## The task
Duplicate word for word the stretch of the release notes below from "Users can now" through "using SQLite syntax.".

## Source document
Users can now subset each table on the database with its own filter, before the sampling process happens. These filters should be written as a SQL-like WHERE clause condition (or multiple conditions). The condition needs to be written using SQLite syntax.

By conducting the filter prior to the sampling process, Hazy maintains referential integrity of the synthetic data generated.

Known Limitations

  • Only works for database subsetting in-memory mode (currently the only mode available anyway)
  • WHERE clause condition must use SQLite syntax. When this feature is also running for in-database mode, the condition should be using the syntax of the underlying SQL database.

UI Integration with Kubernetes backend

In this release we have connected our new dispatcher based Kubernetes backend system to our new end to end UI, the Hazy Hub. This will allow you to run all the same jobs end to end via the UI, as you can with the standalone docker image, but in the cloud with our native Kubernetes backend. This integration allows you to take advantage of horizontal node autoscaling, cloud IAM role integration, and RDS postgres integration among other cloud features to save you time and money while increasing scalability and performance.

Fixes

Hazy Synthesisers

  • Generate from Old models in Container Architecture.
  • Dataset benchmark pipeline.

## Information
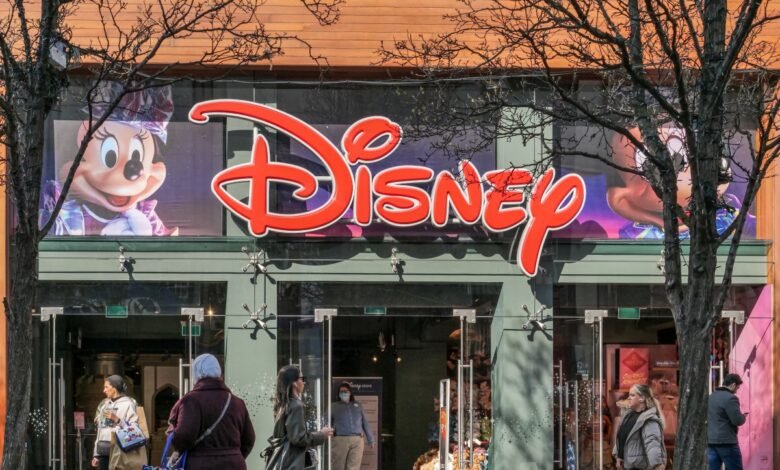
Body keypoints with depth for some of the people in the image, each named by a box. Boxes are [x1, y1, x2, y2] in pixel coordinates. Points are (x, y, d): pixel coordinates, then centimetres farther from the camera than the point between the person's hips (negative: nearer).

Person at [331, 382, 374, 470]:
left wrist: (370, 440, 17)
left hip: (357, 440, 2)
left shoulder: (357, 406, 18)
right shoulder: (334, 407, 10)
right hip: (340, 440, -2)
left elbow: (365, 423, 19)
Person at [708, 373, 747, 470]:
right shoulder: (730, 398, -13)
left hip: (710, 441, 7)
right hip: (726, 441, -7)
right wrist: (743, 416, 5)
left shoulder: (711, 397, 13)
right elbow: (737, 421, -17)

## Completed task
Users can now subset each table on the database with its own filter, before the sampling process happens. These filters should be written as a SQL-like WHERE clause condition (or multiple conditions). The condition needs to be written using SQLite syntax.